For years, the former congressman had used his federal campaign fund to pay his wife hundreds of thousands of dollars as a political consultant. Since 2006, Jackson Jr.'s federal campaign fund has sent more than $280,000 to Sandi Jackson's two local campaign funds, state records show. Such transfers are legal.
Jackson Jr. had often noted his decision to run for Congress in 1995 was motivated by his wife, who had worked in Washington and on Democratic campaigns prior to their 1991 marriage. She previously had worked for the U.S. Export-Import Bank and was deputy director for training at the Democratic National Committee.
In February 2007, she was elected as 7th Ward alderman after defeating Darcel Beavers, the daughter of Cook County Commissioner William Beavers. Darcel Beavers had been appointed to the council by then-Mayor Richard Daley. Jackson later defeated Commissioner Beavers as Democratic ward committeeman.

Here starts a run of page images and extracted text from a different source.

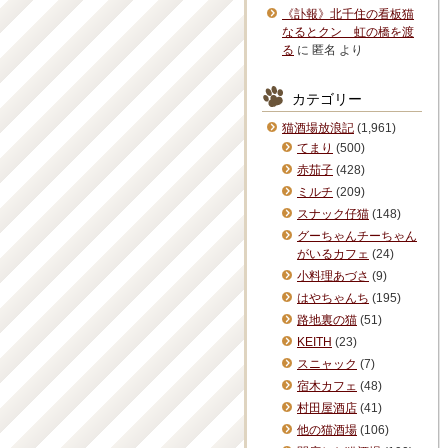
《訃報》北千住の看板猫
なるとクン 虹の橋を渡
る
に
匿名
より
カテゴリー
猫酒場放浪記
(1,961)
てまり
(500)
赤茄子
(428)
ミルチ
(209)
スナック仔猫
(148)
グーちゃんチーちゃん
がいるカフェ
(24)
小料理あづさ
(9)
はやちゃんち
(195)
路地裏の猫
(51)
KEITH
(23)
スニャック
(7)
宿木カフェ
(48)
村田屋酒店
(41)
他の猫酒場
(106)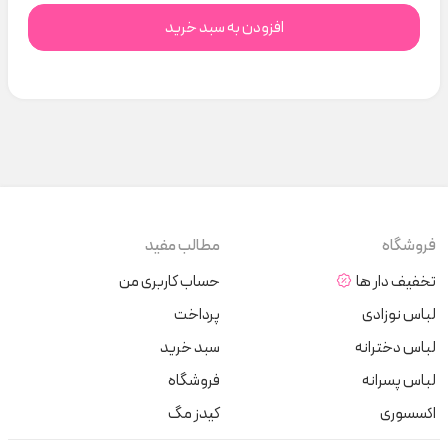
افزودن به سبد خرید
فروشگاه
مطالب مفید
تخفیف دار ها
حساب کاربری من
لباس نوزادی
پرداخت
لباس دخترانه
سبد خرید
لباس پسرانه
فروشگاه
اکسسوری
کیدز مگ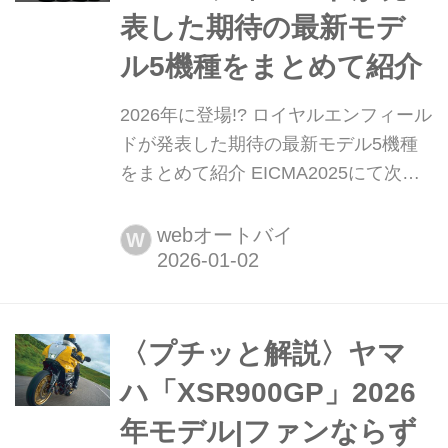
表した期待の最新モデ
ル5機種をまとめて紹介
2026年に登場!? ロイヤルエンフィール
ドが発表した期待の最新モデル5機種
をまとめて紹介 EICMA2025にて次々
と発表されたロイヤルエンフィールド
のニューモデルたち。待望の「ブリッ
webオートバイ
W
ト650」から、創業125周年を祝う豪華
な記念モデル、そして新時代のEVま
で。注目モデル5機種をまとめて紹介!
まとめ:オートバイ編集部
〈プチッと解説〉ヤマ
ハ「XSR900GP」2026
年モデル|ファンならず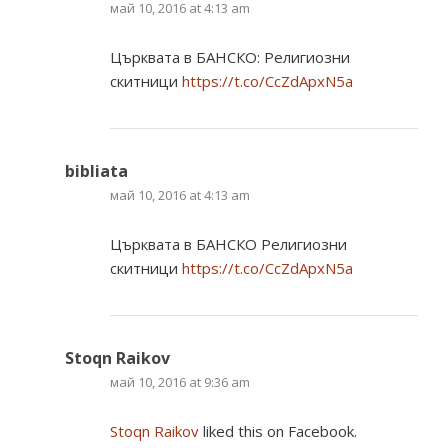
май 10, 2016 at 4:13 am
Църквата в БАНСКО: Религиозни
скитници
https://t.co/CcZdApxN5a
bibliata
май 10, 2016 at 4:13 am
Църквата в БАНСКО Религиозни
скитници
https://t.co/CcZdApxN5a
Stoqn Raikov
май 10, 2016 at 9:36 am
Stoqn Raikov
liked this on Facebook.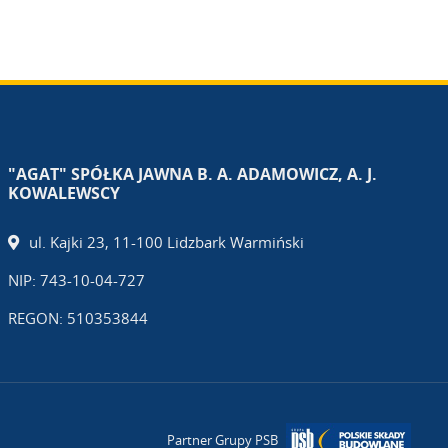
"AGAT" SPÓŁKA JAWNA B. A. ADAMOWICZ, A. J.
KOWALEWSCY
ul. Kajki 23, 11-100 Lidzbark Warmiński
NIP: 743-10-04-727
REGON: 510353844
Partner Grupy PSB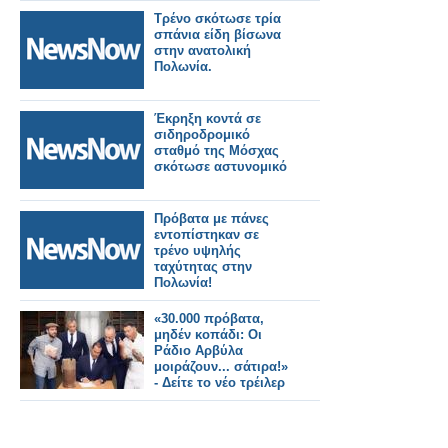
ρεπορτάζ
Τρένο σκότωσε τρία
σπάνια είδη βίσωνα
στην ανατολική
Πολωνία.
Έκρηξη κοντά σε
σιδηροδρομικό
σταθμό της Μόσχας
σκότωσε αστυνομικό
Πρόβατα με πάνες
εντοπίστηκαν σε
τρένο υψηλής
ταχύτητας στην
Πολωνία!
«30.000 πρόβατα,
μηδέν κοπάδι: Οι
Ράδιο Αρβύλα
μοιράζουν... σάτιρα!»
- Δείτε το νέο τρέιλερ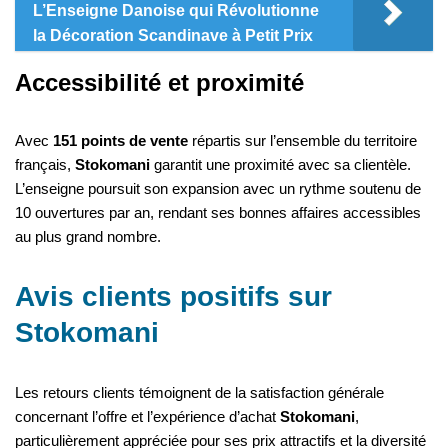
L’Enseigne Danoise qui Révolutionne
la Décoration Scandinave à Petit Prix
Accessibilité et proximité
Avec
151 points de vente
répartis sur l’ensemble du territoire
français,
Stokomani
garantit une proximité avec sa clientèle.
L’enseigne poursuit son expansion avec un rythme soutenu de
10 ouvertures par an, rendant ses bonnes affaires accessibles
au plus grand nombre.
Avis clients positifs sur
Stokomani
Les retours clients témoignent de la satisfaction générale
concernant l’offre et l’expérience d’achat
Stokomani
,
particulièrement appréciée pour ses prix attractifs et la diversité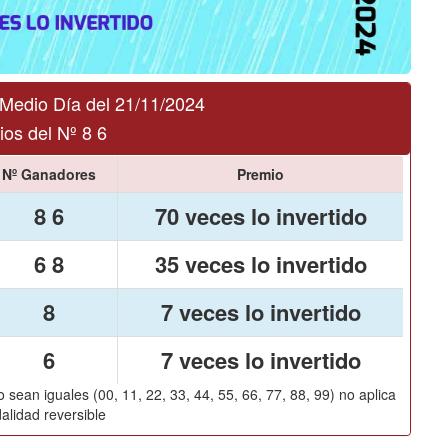
Medio Día del 21/11/2024
os del Nº 8 6
Nº Ganadores
Premio
8 6
70 veces lo invertido
6 8
35 veces lo invertido
8
7 veces lo invertido
6
7 veces lo invertido
 sean iguales (00, 11, 22, 33, 44, 55, 66, 77, 88, 99) no aplica
alidad reversible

Those victories were steps toward erasing once-powerful political rivals, including brothers William and Robert Shaw, and an attempt to create a dynasty of Jackson-backed politicians. Those Jackson Jr. allies, though, now largely have gone by the wayside, including former state Sen. James Meeks, former state Rep. David Miller of Lynwood and former state Rep. Robin Kelly of Matteson. Kelly is seeking Jackson's former congressional seat among 17 Democrats that have filed.
But the Jackson brand became tarnished in late 2008 when allegations surfaced that supporters of the then-congressman offered to raise up to $6 million for then-Gov. Rod Blagojevich in exchange for the governor appointing him to the Senate seat vacated by President Barack Obama's election.
Then-Rep. Jackson never was charged in the case that sent Blagojevich to prison, but a House ethics committee probe into the allegations was later eclipsed by a Washington-based federal criminal investigation of his campaign fund use.
In addition, Jackson Jr. apologized after reports surfaced in 2010 that a fundraiser had flown a female "social acquaintance" to Chicago at the congressman's request. Sandi Jackson issued her own statement at the time, saying the couple had for months been trying to deal quietly with the "painful and unfortunate situation."
Still, Jackson Jr. easily won re-election last year, despite having taken an initially undisclosed medical leave from Congress in June. His lone general election campaign outreach effort was an automated call to voters placed shortly before the election.
Since he stepped down, rumors persisted that Sandi Jackson also would vacate her aldermanic seat, which she held by traveling from the family's Washington home to attend City Council meetings. Her decision Friday was a surprise to some, not as much to others.
"I didn't see very many good things coming," Ald. Daniel Solis, 25th, said of the Jacksons' saga. "I thought it would get more and more publicity, and none of that would be flattering."
"She was one of my favorite colleagues," said Ald. Willie Cochran, 20th. "It makes me heavy-hearted because of the troubles her family is having."
Emanuel had been preparing for an eventual resignation, sources close to the mayor indicated. But the 7th Ward political territory has been decimated by what has happened to the Jacksons, as well as to William Beavers, who is facing federal corruption charges.